Sometimes, I listen to music

Sometimes, I listen to music to help me make sense of what’s going on around me.

After yesterday’s events, none of the music I own really seems to fit. The only song that seems to have enough hope in its own quiet grandeur is the title track of Dar WilliamsMortal City. While that CD is in occasional rotation at work — it’s one of the few CDs from my collection I’ve bothered to make MP3s out of and transport to the office — it’s songs have to jostle up against many other songs in my playlist. But after yesterday, I’ve listened to it no less than three times. And, since the song clocks in at over seven minutes, this means I have given at least twenty-one minutes of my life listening intently to it, nearly crying each time.

This is the only song that really makes any sense. In Raleigh, there are so many people trying to donate blood that there is a ten day waiting list at the local blood bank. So many people who want to give a part of themselves in the hope that they might make a difference. In Williams’ “Mortal City”, the citizens dutifully turn their power off to help the hospital: a gesture that echoes the same sentiment, albeit without the same lightheadedness which comes from giving a pint of blood.

As Americans, we are distracted daily by the trappings of a rabid consumer culture out of control, not giving very many of our thoughts to what is happening daily to so many people all over the world, every day.

Now, we are waking up, as if from a very bad hangover, wondering how silly it was for anyone to believe that a missile defense system, even if it worked flawlessly (which it doesn’t, not by a long shot), would have saved those people on the planes from being used as innocent payload in guided missiles disguised as four separate passenger airliners. Did we ever really believe that we need not pay attention to the rest of the world? Did we ever really believe that we were always the good guy, that it was crazy for people to hate the glorious United States of America so much? Did we really think that we were always untouchable? Did we all forget our own frailty, sipping our lattés and intellectualizing the world outside from inside the walls which, up until 11 September 2001, we thought were impenetrable?

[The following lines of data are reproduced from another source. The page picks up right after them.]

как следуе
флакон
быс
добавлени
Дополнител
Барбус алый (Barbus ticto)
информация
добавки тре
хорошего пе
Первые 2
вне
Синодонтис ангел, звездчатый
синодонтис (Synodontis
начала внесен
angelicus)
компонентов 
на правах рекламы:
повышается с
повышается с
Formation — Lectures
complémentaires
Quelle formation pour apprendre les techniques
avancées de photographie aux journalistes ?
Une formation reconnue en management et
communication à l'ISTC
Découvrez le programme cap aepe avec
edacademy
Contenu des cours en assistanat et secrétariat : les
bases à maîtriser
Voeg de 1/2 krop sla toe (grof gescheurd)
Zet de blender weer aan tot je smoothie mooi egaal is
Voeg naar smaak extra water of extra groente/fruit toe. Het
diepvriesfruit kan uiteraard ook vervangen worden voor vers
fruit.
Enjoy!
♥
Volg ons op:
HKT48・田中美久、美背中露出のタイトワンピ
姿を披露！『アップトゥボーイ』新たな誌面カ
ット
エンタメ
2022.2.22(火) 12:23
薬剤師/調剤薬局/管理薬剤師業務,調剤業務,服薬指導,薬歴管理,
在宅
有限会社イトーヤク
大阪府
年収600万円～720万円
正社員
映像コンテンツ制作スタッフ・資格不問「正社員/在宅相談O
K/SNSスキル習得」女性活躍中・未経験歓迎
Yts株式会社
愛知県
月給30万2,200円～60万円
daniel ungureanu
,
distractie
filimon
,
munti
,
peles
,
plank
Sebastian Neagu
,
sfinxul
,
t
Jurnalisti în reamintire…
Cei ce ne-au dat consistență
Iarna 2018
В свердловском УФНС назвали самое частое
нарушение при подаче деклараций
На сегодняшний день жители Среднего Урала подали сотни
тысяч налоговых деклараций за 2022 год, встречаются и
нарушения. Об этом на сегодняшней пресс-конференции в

The only thing that makes sense anymore is that, under all of our own preening and posturing, we are human, and we want to help those who have suffered. A pint of blood is a small price to pay; far smaller than the rescue workers who gave their own lives trying to help those trapped in the World Trade Center moments before both towers imploded.

Smaller than the thousands of people who are giving their lives in their own struggle to merely survive every day, all over the world.

And so, I listen to Ms. Williams sing a song of a quiet evening during an ice storm, where two strangers meet for a dinner date in a cold apartment. The woman who rents the apartment has turned off her electricity to give it to the hospital. She and her date end up staying there all night, trying to stay warm, listening to the pelting of ice against her windows, and hearing the faint murmur of a thousand hearts of the sick and those that care for them beating outside, at the hospital.

This is the human spirit, acting on a small scale, only hinting at the wonders we are capable of doing. This spirit is not a product of a wholly-owned subsidiary of America, Incorporated, as our current president would suggest. It belongs to each and every one of us.

“We are not lost in the Mortal City.”